Quant à mon histoire de vie, je pensais en effet aux jeux vidéos. Au dernier coeur qui s'envole et game over.

Et puis il y avait ça : " Tu le reverras ton Jan". Et ça, ça m'a sauté aux yeux parce que ça me semble évident. Je n'avais sans doute pas compris qu'il fallait attendre en effet. Laisser notre histoire se poser à plat, histoire de lui enlever un peu de relief. ^La métaphore est mal trouvée, puisque, pour moi, le relief subsite jusqu'au bout, jusqu'à la toute fin. Je ne peux pas oublier, je peux juste essayer de m'occuper la tête à autre chose. Voilà la seule chose dont je suis capable. Tu sais, cumuler, ou accupuler. Pour m'occuper le pus possible.
Qu'est ce qui finit toujours par arriver? Le revoir?

Comment s'est passé la fin du voyage? Tu as pu récupérer tes affaires?

 
passionnee-par-les-reves
passionnee-par-les-reves
10-07-11 à 15:51

Re:

Je voulais dire "Ils sont sans saveur". Et accumuler.


 
MangakaDine
MangakaDine
12-07-11 à 03:36

Re:

Sur le moment on est sur qu'on n'en sera pas capable mais ça finit toujours par arriver. De passer à autre chose. Fatalement. Tourner la page, malgré nous. Même si parfois on oublie pas totalement, que ça reste un peu.
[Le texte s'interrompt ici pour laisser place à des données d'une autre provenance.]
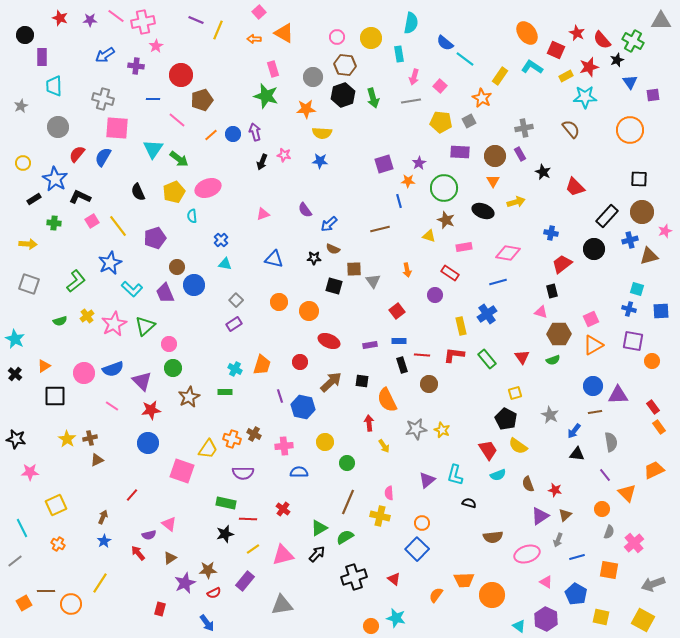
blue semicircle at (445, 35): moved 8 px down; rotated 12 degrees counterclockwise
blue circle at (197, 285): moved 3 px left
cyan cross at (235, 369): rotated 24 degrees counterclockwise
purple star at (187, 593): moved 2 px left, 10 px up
Ca devient flou, puis ça s'efface, et la vie continue, et les épreuves se succèdent, et le temps qui défile nous fait faire un bond entre ce que nous étions hier et ce que nous sommes aujourd'hui. Et ça ne trompe pas. Fatalement. On passera toujours à autre chose à un moment donné de notre existence.

Alors, autant anticiper, non?

Oui, j'ai pu récupérer mes affaires. La fin de la soirée était agréable, à prendre un verre sur cette place aux allures estivales, discuter tranquillement de nos départs respectifs. Et le lendemain. J'ai raté mon train. Ca m'a laissé 24 heures supplémentaires pour réfléchir et flâner dans la ville. Ecrire. J'ai aimé le rater, ce train.

Je t'embrasse et t'envoie du courage pour surmonter la transition. <3


 
passionnee-par-les-reves
passionnee-par-les-reves
24-07-11 à 22:11

Re:

Le problème, c'est que je n'oublie pas. Tu sais, vivre dans le passé. Et même quand je n'y suis plus, il y  a toujours des choses qui m'y ramènent. Fatalement, comme tu dis. C'est assez déstabilisant. Et puis on s'y habitue. Ca devient une normalité dans sa vie.
Bref, bonne fin d'été Dine. Amuse toi.